Le FTDES a proposé un programme complet pour l’aménagement du littoral et la préservation de la faune et la flore marines. Les autorités se sont vite alignés pour faire baisser les manifestations citoyennes et le comité pilote pour la protection de la Baie de Monastir a été créé au sein du gouvernorat de Monastir.

Perspectives et Prochaines Étapes :

Des grands travaux ont débuté à la région de Khniss, juste au voisinage de Ksibet Mediouni, l’objectif étant de déposer des quantités de sables pour couvrir les aires polluées de la mer et de faire « revivre » le courant des vagues. Bien que les travaux n’ont pas été achevés et l’impact environnemental n’est pas encore élucidé, plusieurs intervenants des autorités locales et des membres de la société civile ont un bilan d’évaluation plutôt positif.

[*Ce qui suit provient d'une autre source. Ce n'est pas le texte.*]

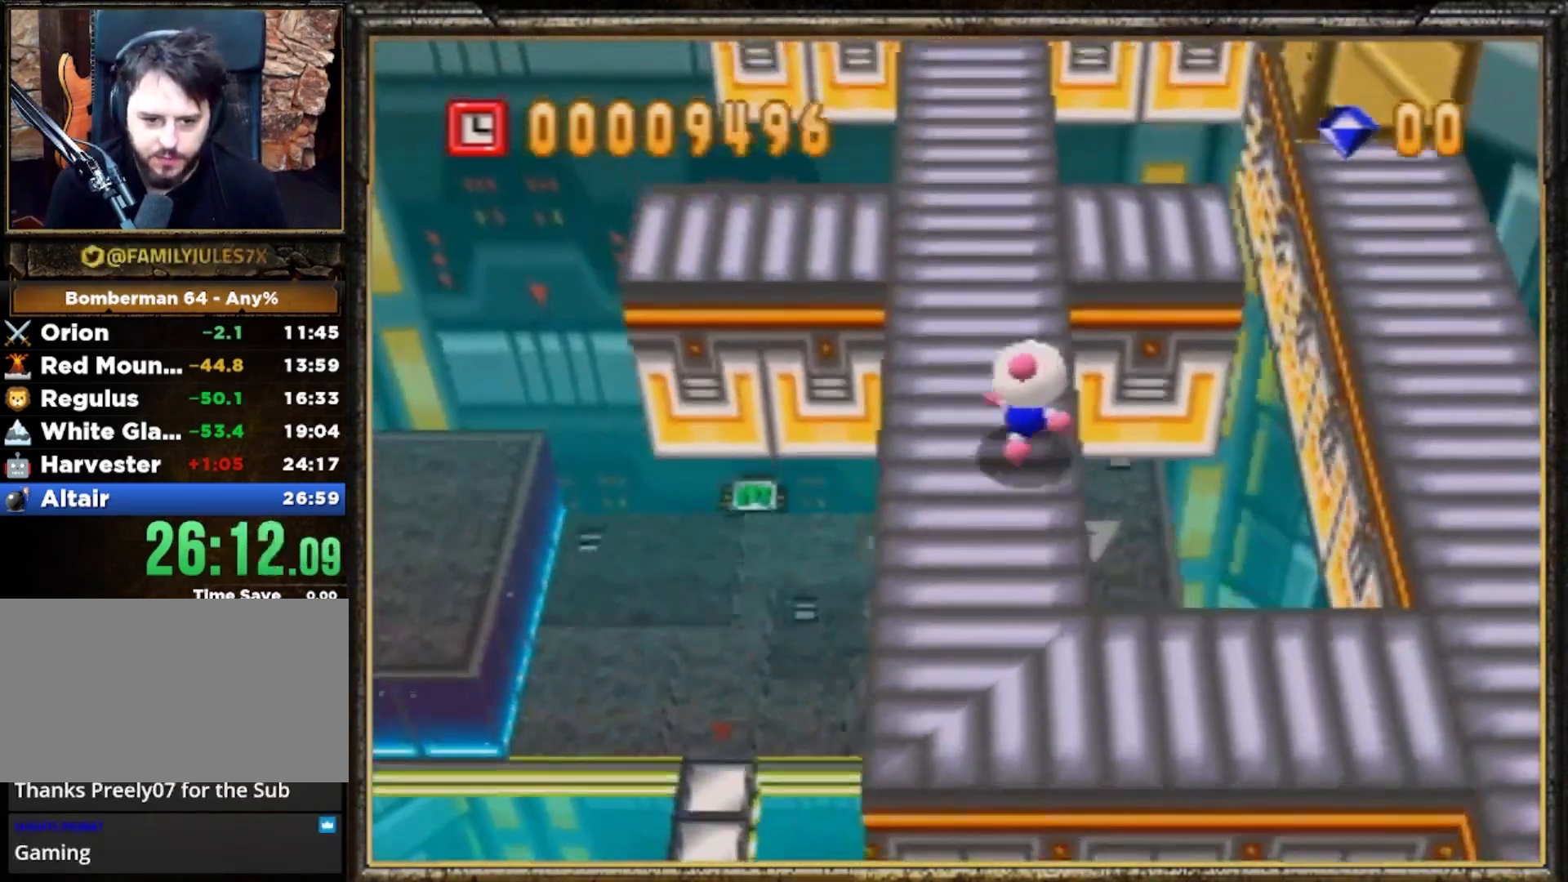
{"buttons": [], "left_stick": "up", "events": []}
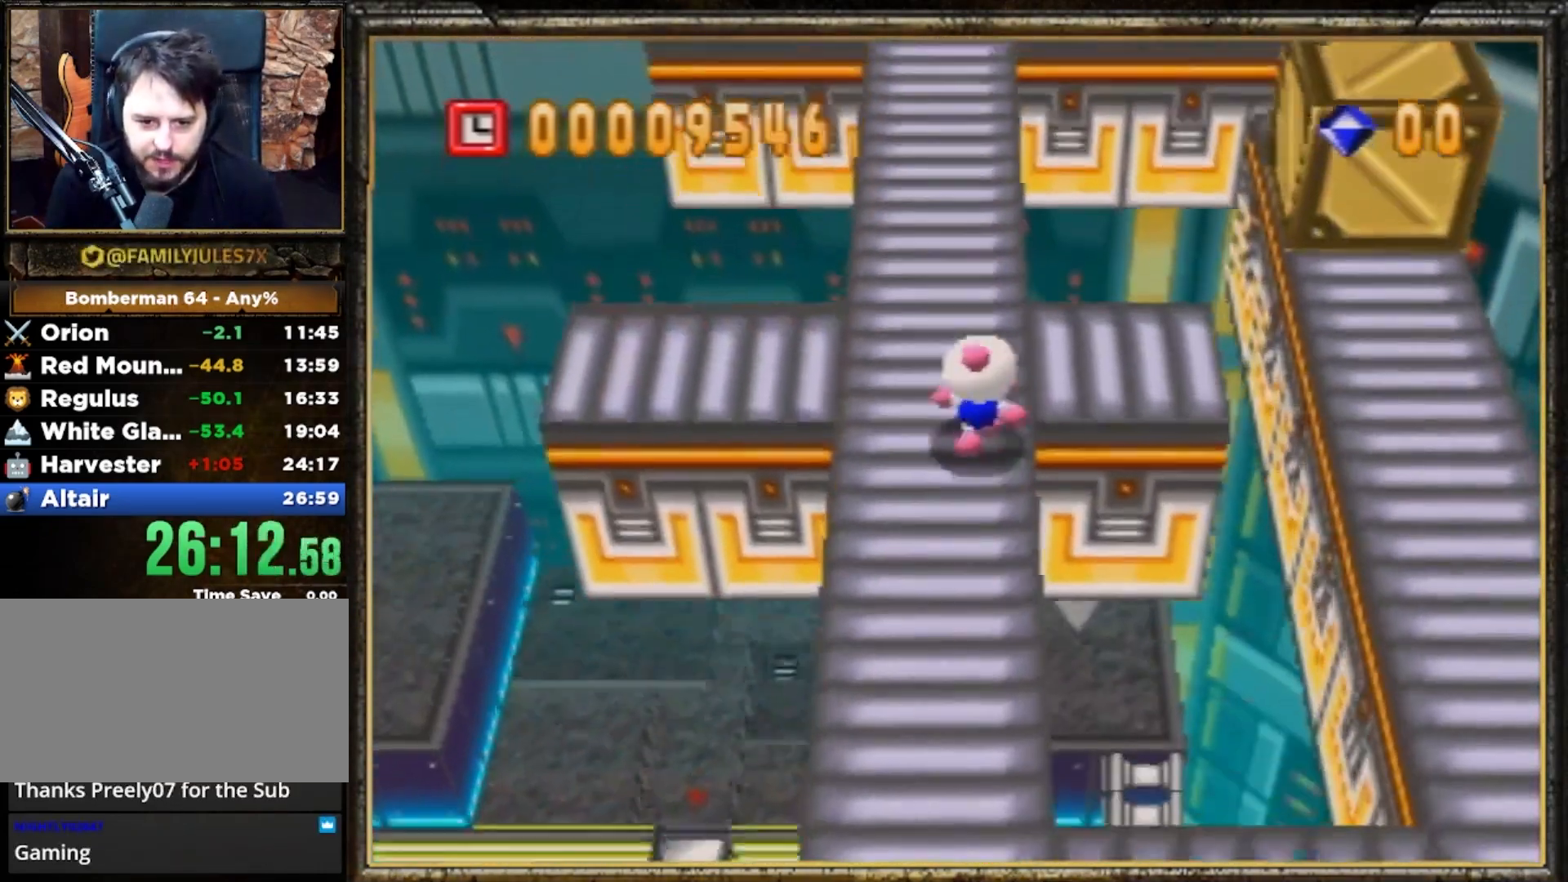
{"buttons": [], "left_stick": "up", "events": []}
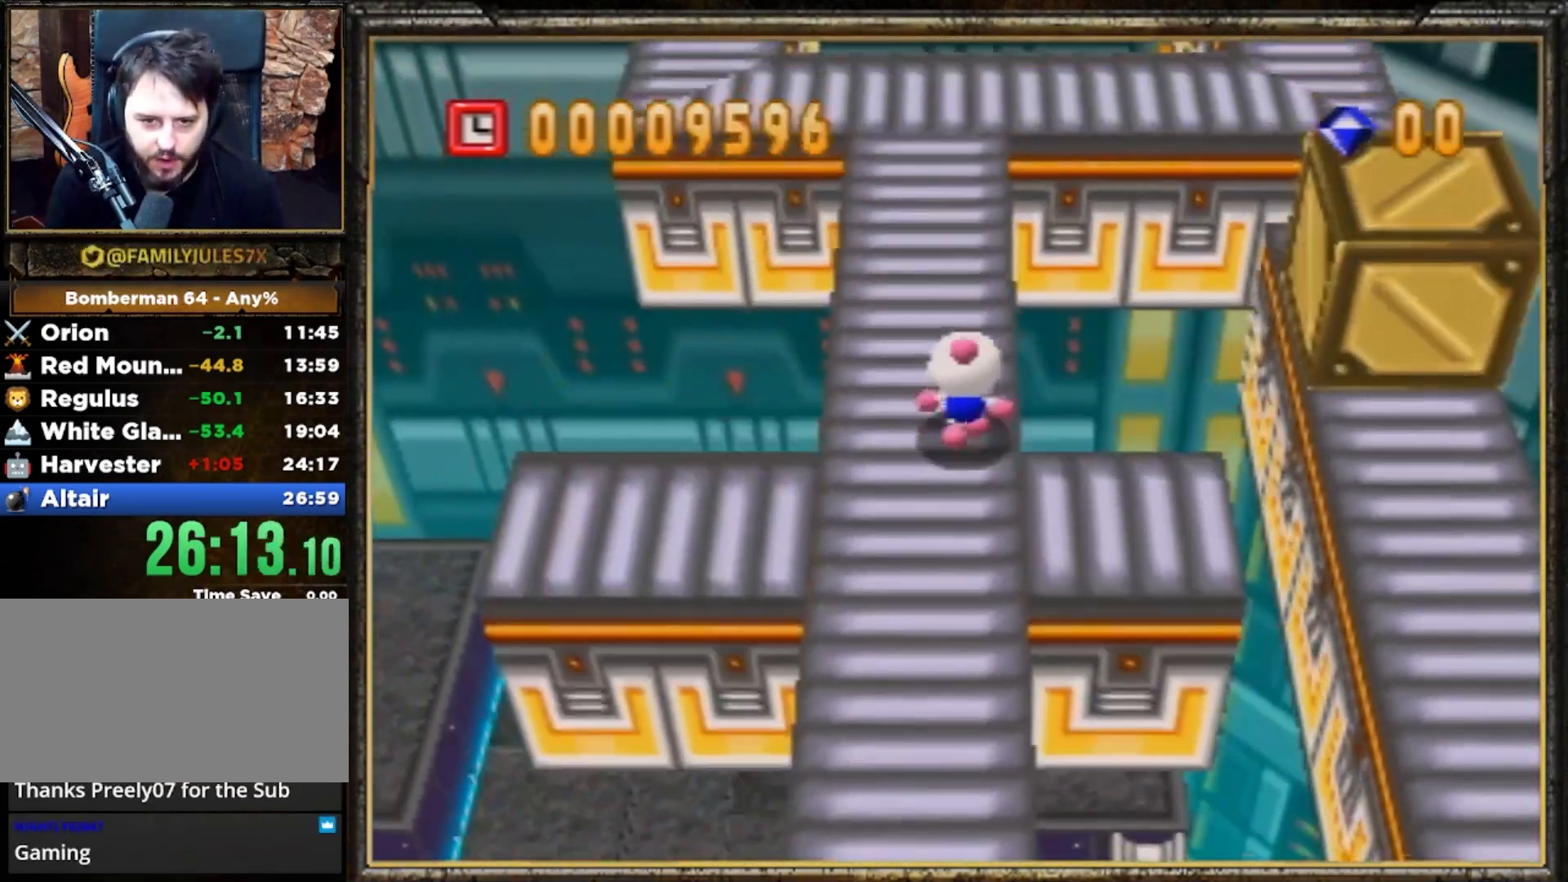
{"buttons": [], "left_stick": "up", "events": []}
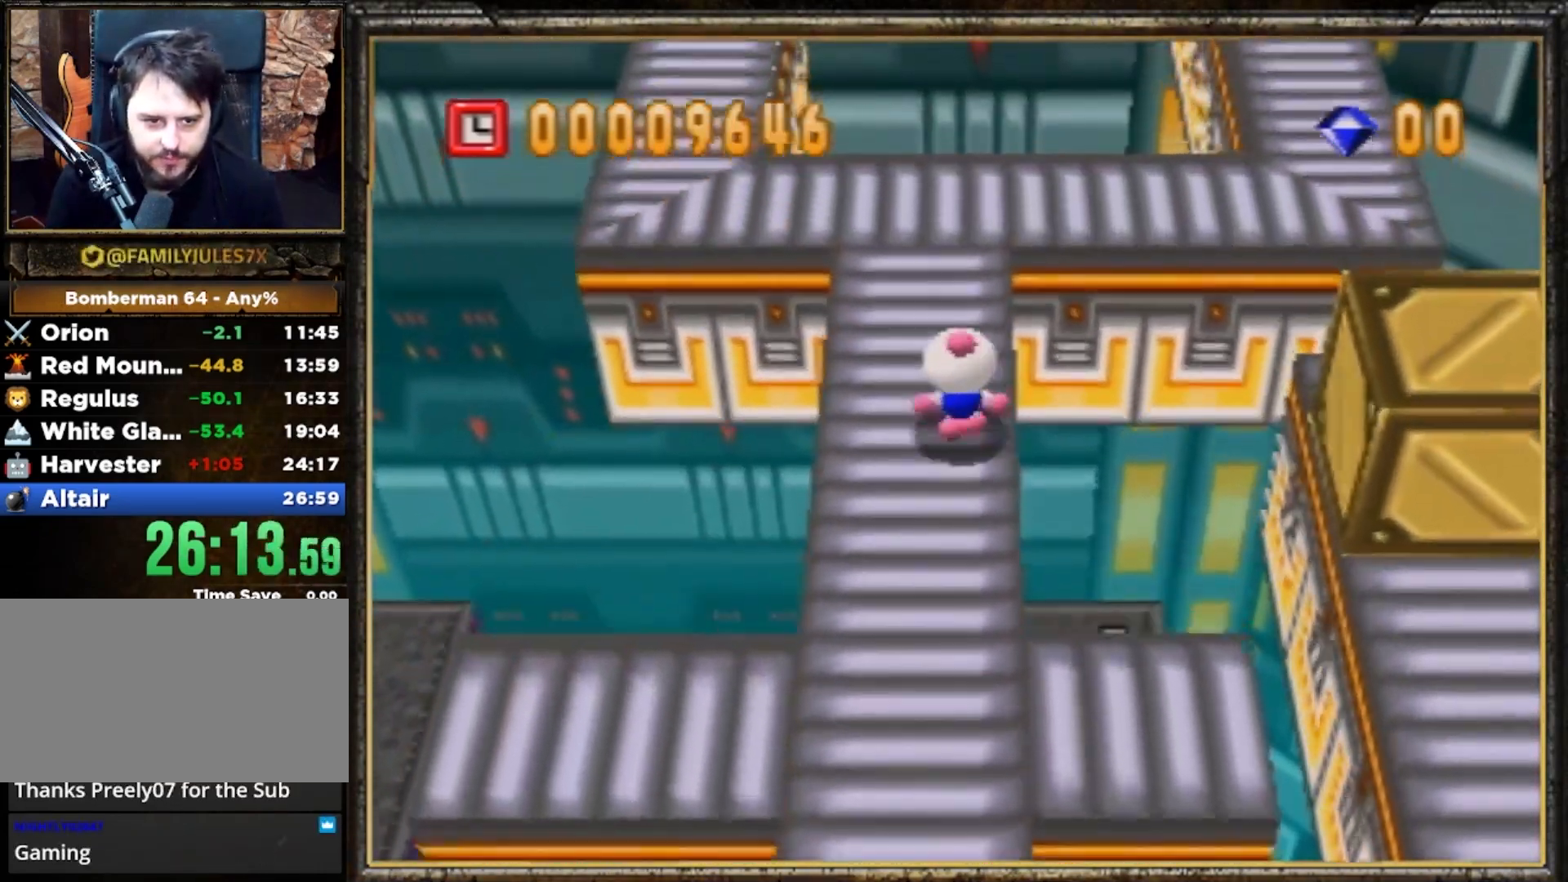
{"buttons": [], "left_stick": "up", "events": []}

Selon la députée du parlement tunisien Hela Omrane, 5 Millions de Dinars ont été alloués par le ministère de l’environnement et du développement durable, afin de poursuivre ces travaux de recouvrements des parties dans lesquels l’eau est hyper polluée au niveau du littoral de Ksibet Mediouni. Quant à la réforme du système de l’assainissement et le changement potentiel de l’emplacement de la station d’épuration, les états des lieux actuels demeurent ambigus et les perspectives manquent de clarté.

Des Rêves et des Attentes :

Dans l’attente de ces réformes, tant attendues par la population, les pêcheurs et les citoyens habitant les régions les plus proches de la mer se voient comme des victimes d’une politique environnementale faussement fondée. D’après un récent sondage d’opinion réalisé en Juillet 2016 par l’Association de Protection de l’Environnement de Ksibet Mediouni (APEK), et qui a touché 10% de la population de la ville, le taux de cancer est de 4,3%, considéré parmi les taux les plus élevés au niveau mondial.

Il importe maintenant de s’unir autour de ce challenge pour parvenir à un état de conscience citoyenne élevé, facteur qui contribuera à la mise en place de campagnes de pression et de plaidoyer ciblées et qui vont droit vers le but de toute une population opprimée : vivre dans un environnement sain, sentir la fraicheur de l’air et regarder rebondir les petites poissons Mulets saueturs dans leur milieu naturel.